Morning Thanks

Garrison Keillor once said we'd all be better off if we all started the day by giving thanks for just one thing. I'll try.

Sunday, August 18, 2024

Sunday Morning Meds--from Psalm 4

 

“Know that the Lord has set apart the godly for himself;

 the Lord will hear me when I call.”

 Not so long ago I said a few words after the wedding of a friend.  I thought I’d color the reception with some Midwestern silliness since our friend’s roots grow deeply into Iowa soil, and he was marrying—gasp!—a bona fide Southern Cal native, deserting the Plains for LA, a move which, if it didn’t happen so darn often, would be unthinkable.

 Like me, the groom’s ethno-religious pedigree is Dutch Calvinist, so I made mention of that fact and then lamented his leaving the holy land for the hellish hedonism of Southern California, the only corner of the country that gets its direction upper-cased.

• **Required task A**: Reproduce the Psalm 4 meditation word for word from "Like me, the" to "its direction upper-cased.".
• **Required task B**: Write the next part of the Psalm 4 meditation, picking up right after its final sentence.

• **Records supplied**:
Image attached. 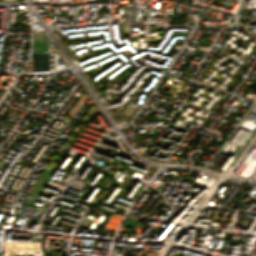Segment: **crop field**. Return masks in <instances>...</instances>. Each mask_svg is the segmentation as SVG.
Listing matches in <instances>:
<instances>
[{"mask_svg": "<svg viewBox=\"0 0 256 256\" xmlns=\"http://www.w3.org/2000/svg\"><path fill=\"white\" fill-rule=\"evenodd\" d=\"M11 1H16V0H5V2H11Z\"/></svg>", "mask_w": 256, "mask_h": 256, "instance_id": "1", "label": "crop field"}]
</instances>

• **Final result A**:
Like me, the groom’s ethno-religious pedigree is Dutch Calvinist, so I made mention of that fact and then lamented his leaving the holy land for the hellish hedonism of Southern California, the only corner of the country that gets its direction upper-cased.

• **Final result B**:
 The woman who followed me among the speakers at the reception took off on the word “Calvinist” and delivered what some considered a tongue-lashing. The gist of her diatribe had to do with the Calvinist doctrine of predestination, a belief that, in her estimation, turns all of us, ipso facto, into theological Nazis, I guess.

 I’d simply been trying to make people laugh, and I got a bona fide sermon based in doctrinal history, the old fracas between election and free will.  In that war, she kept no prisoners.  I got pole-axed for simply (and arrogantly) assuming I’d been "chosen."  She was—and she made no bones about it—against the arrogant assumptions assumed to be the character of those who honestly believed in such rot as predestination.

Honestly, the Bible doesn’t prove a whole lot conclusively.  It tells a great and true story, but it doesn’t offer plain and simple answers.  If you want that, see Oprah.

 It’s almost impossible to find a verse that is as vivid an argument for election as Psalm 4:3.  After a series of rhetorical questions designed to upbraid the “sons of men” in verse two, David shifts his rhetorical focus and returns to the command form of verse one, this time, however, raising his finger toward the sons of men at whom he’d just been ranting. “You must know that the Lord selects his own,” he says, “and that he’ll listen to me,” implying, of course, that he (David) is among “his own.”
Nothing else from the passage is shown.